So Caernarvon, Carnavon, Caernarfon, call it what you will.
I wanted to see the castle there and found a campsite which looked to be close by, but in the event the weather was not conducive to a long scooter drive to the castle and the was a bit further away from the castle than I anticipated. But it was a lovely quiet spot, with views out over the Menai Strait just at the end of the drive, so Phoebe and I enjoyed our stay.
On our way to the campsite we had actually driven through Caernafon, and I must admit to being surprised when the 'A' road we were on sort of petered out in the large town square which was pedestrianised but not quite. Strict Lady told me to turn right but I wasn’t quite sure where, in the end creeping forwards I realised that the road lead out to the right at the far side of the square. I could see the castle right there and as it was quite a nice afternoon it would have been great to stop, but the carparks were all full and I had to just carry on through the town.
The approach road to the site I was headed for seemed quite narrow in parts, especially as there were parked cars all the way along the edge of the Menai Strait as people took advantage of the late September sunshine. But we arrived safely, even if we initially missed the turning to the farm and had to stop and phone them for directions, and it was a bit tight on the access through the final gate and past the chalets which seem to spring up on every campsite, but once there the farming family who own it were really friendly and helpful.
Having realised how far we now were from town I half thought of taking a taxi in next morning, but as the rain had closed in by then there seemed little point, so instead we started out good and early the following day. Being so early there was clear parking all the way down and we got as near as we could to the castle before strolling down enjoying the early morning silence with the outline of the castle gradually taking shape against the light of the dawn.
I remember being taught in junior school about King Edward I, having ‘conquered’ Wales let it be known he would give them ‘a Prince born in Wales who did not speak a word of English’ then holding up his new first born son at the battlements of Carnavon Castle, saying ‘Here is your Prince of Wales’ Though as at the time the court would have all spoken Norman French, and his son was actually invested with the title in Lincoln, I think once again my teachers may have got it wrong.

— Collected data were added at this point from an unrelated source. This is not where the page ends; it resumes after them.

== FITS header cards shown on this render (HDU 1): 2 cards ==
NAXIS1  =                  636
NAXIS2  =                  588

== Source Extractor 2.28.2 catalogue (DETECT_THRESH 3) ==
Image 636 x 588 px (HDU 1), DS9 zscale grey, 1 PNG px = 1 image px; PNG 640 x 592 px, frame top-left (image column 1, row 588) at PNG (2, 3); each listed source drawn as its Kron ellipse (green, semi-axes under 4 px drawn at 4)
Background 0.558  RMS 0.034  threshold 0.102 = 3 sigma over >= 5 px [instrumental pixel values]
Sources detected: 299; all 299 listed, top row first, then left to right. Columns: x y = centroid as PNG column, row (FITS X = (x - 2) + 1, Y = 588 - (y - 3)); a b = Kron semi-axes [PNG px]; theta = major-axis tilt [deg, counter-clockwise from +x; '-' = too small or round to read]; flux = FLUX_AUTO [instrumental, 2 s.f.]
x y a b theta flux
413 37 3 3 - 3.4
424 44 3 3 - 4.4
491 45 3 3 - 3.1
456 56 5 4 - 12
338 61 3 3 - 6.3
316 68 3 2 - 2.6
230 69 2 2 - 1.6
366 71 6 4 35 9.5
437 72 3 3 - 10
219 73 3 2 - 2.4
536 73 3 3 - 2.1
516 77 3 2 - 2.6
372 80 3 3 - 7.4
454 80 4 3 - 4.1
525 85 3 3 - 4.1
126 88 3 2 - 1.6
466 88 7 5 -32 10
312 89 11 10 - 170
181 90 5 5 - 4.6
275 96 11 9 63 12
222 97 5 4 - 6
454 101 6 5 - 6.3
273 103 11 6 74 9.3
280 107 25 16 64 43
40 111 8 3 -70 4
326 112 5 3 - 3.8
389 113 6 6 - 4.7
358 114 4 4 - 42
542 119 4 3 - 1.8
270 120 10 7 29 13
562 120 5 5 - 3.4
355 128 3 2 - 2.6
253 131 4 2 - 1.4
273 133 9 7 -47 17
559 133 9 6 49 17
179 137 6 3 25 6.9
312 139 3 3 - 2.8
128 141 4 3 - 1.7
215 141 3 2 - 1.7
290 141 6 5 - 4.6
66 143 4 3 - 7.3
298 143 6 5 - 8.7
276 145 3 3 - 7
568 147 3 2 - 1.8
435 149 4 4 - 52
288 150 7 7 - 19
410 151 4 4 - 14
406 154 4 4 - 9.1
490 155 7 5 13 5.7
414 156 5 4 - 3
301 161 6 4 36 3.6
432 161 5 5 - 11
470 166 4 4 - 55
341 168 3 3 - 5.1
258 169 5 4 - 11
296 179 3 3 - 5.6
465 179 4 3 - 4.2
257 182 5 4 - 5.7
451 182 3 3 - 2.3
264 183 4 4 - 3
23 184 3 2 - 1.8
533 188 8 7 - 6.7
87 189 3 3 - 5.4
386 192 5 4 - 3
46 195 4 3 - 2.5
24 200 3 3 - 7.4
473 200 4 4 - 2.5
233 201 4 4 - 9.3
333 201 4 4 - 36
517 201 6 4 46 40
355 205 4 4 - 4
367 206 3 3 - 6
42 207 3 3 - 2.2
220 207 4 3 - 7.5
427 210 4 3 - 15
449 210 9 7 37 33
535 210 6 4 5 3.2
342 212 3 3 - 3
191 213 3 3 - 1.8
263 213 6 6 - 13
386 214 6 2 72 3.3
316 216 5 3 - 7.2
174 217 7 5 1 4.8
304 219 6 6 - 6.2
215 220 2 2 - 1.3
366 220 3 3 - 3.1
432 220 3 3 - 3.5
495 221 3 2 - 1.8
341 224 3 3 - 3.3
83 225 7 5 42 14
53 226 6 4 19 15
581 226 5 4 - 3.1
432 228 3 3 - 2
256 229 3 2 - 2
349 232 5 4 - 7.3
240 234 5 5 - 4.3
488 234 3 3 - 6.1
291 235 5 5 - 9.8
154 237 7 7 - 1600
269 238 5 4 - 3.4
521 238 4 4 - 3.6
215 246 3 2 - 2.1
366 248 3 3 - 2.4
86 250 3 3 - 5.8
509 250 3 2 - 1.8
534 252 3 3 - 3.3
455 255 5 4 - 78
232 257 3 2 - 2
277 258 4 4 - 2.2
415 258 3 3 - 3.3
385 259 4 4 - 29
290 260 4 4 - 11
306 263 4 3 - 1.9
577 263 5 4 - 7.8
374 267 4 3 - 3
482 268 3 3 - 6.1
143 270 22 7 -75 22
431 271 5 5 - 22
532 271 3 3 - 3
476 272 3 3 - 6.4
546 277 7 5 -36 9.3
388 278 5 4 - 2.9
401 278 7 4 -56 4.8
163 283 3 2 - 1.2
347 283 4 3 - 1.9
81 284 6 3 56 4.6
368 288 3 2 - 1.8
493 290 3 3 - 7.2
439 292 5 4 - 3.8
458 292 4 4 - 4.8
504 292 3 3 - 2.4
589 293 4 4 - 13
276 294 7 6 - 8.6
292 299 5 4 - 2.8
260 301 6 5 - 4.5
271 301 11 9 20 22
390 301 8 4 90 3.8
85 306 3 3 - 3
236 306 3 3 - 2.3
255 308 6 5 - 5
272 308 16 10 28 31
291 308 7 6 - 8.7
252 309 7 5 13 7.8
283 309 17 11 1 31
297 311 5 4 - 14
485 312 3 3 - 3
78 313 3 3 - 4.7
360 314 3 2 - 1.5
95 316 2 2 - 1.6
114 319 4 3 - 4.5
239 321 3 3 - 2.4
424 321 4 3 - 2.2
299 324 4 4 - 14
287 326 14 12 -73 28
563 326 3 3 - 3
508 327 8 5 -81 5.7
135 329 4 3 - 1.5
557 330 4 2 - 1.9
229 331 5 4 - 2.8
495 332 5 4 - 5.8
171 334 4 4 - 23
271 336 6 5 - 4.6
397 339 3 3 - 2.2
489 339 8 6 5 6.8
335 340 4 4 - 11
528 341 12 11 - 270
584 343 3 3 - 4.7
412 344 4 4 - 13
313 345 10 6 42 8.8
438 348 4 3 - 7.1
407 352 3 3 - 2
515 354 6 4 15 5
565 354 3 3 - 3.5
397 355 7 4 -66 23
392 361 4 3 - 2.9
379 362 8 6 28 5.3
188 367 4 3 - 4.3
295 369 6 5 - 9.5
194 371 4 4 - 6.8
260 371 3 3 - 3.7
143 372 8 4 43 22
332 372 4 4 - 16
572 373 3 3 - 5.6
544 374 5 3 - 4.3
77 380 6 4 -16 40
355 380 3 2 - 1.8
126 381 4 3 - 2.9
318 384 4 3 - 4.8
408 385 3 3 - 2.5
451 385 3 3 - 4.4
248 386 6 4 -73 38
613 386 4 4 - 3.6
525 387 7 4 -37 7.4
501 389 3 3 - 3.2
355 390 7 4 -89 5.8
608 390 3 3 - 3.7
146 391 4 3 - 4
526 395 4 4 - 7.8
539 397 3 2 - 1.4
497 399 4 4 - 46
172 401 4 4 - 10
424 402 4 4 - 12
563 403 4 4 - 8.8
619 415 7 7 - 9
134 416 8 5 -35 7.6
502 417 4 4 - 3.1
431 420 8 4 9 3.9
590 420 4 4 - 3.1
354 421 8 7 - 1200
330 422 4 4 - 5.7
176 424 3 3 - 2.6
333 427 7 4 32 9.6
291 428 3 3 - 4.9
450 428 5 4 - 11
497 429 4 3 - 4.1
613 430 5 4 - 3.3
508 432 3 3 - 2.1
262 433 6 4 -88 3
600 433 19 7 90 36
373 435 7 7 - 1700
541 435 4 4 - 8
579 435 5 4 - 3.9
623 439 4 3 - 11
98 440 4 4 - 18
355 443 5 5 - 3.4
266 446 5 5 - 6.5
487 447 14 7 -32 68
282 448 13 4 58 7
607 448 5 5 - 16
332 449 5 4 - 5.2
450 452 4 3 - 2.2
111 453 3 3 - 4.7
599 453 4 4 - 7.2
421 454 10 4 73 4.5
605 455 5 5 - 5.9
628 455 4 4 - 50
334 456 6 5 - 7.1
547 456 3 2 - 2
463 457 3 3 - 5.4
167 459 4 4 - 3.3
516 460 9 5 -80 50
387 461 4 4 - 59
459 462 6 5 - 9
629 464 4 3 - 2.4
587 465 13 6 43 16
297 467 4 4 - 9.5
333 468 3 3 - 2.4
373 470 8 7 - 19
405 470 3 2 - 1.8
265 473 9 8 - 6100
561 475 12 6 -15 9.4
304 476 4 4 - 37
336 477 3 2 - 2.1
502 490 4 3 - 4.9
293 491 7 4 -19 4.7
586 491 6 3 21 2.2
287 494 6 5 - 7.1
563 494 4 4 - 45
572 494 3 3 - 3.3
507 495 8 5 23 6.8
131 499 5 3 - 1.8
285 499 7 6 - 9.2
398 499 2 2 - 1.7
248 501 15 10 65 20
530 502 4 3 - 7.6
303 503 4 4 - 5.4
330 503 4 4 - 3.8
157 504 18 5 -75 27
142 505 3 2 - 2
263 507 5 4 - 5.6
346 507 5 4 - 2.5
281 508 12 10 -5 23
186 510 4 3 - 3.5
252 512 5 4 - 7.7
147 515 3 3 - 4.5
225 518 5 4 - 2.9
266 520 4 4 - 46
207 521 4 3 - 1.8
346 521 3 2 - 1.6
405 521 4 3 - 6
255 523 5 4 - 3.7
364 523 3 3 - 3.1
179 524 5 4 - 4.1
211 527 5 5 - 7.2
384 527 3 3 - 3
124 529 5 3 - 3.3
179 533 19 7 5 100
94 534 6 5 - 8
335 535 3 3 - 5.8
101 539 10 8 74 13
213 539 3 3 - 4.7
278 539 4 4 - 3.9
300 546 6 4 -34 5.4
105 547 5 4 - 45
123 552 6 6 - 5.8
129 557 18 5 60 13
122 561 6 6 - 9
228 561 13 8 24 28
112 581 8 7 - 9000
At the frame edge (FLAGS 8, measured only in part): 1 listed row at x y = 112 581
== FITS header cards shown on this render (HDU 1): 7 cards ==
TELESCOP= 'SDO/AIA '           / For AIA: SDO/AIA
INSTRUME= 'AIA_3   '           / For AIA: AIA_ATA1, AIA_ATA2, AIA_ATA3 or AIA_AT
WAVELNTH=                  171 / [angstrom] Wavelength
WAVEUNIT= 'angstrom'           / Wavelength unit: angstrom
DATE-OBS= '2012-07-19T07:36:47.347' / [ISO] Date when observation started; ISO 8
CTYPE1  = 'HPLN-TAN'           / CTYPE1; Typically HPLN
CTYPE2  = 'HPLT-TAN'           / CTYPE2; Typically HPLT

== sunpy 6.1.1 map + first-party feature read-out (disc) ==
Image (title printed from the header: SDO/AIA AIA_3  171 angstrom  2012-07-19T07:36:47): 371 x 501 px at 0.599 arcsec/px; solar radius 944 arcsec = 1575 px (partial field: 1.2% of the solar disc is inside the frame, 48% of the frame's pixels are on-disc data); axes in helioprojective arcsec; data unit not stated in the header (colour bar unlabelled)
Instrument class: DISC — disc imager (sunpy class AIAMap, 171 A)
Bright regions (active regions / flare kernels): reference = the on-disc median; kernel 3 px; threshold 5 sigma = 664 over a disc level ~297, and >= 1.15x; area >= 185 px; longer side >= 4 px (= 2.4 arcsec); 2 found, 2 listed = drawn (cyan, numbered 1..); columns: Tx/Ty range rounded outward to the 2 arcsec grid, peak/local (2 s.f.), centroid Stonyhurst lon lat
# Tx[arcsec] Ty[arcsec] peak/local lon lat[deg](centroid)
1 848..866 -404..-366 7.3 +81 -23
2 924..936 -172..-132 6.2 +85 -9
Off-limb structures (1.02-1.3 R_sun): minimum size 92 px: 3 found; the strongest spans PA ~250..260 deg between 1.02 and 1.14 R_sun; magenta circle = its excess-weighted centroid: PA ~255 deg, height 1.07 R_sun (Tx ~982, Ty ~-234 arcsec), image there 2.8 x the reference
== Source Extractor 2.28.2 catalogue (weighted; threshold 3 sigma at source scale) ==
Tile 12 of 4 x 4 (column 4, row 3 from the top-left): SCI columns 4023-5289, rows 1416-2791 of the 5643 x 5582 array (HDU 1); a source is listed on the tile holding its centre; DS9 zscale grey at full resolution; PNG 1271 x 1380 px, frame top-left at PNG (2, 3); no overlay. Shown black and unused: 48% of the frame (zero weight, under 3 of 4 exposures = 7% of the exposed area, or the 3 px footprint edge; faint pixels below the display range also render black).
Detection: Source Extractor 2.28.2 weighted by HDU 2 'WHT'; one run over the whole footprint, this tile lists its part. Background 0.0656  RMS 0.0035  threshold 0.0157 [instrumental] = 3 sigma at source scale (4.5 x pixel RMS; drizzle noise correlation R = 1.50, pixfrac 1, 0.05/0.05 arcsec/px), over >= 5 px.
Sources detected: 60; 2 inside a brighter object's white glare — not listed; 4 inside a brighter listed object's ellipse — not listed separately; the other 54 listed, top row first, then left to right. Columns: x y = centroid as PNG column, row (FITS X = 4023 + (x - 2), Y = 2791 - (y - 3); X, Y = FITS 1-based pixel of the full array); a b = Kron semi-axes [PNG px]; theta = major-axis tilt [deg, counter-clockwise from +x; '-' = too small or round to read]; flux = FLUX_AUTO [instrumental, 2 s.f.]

Looking out over the mirrored water, with the soft calls of the marsh birds as they flew low against the early sun was memorable, and closer in to the castle was the chattering of the resident jackdaws and starlings sharp against the still silence. There is a swing bridge over the River Seiont giving direct access to the castle and town, but it wasn’t manned until seven o’clock, then suddenly added to the chattering of the birds was a chattering of a different type as a few groups of young teenagers walking in, from what I would guess was some sort of overnight party, as the girls were wrapped in blankets and talking animatedly to one another, and straggling along behind them a few somewhat disconsolate looking boys, who’s evenings possibly hadn't turned out quite as well as hoped.
I didn't want to wait until the bridge opened, and even if I had the castle wouldnt have opened until much later, so I left them all waiting and we moved on towards Conwy to view the castle there.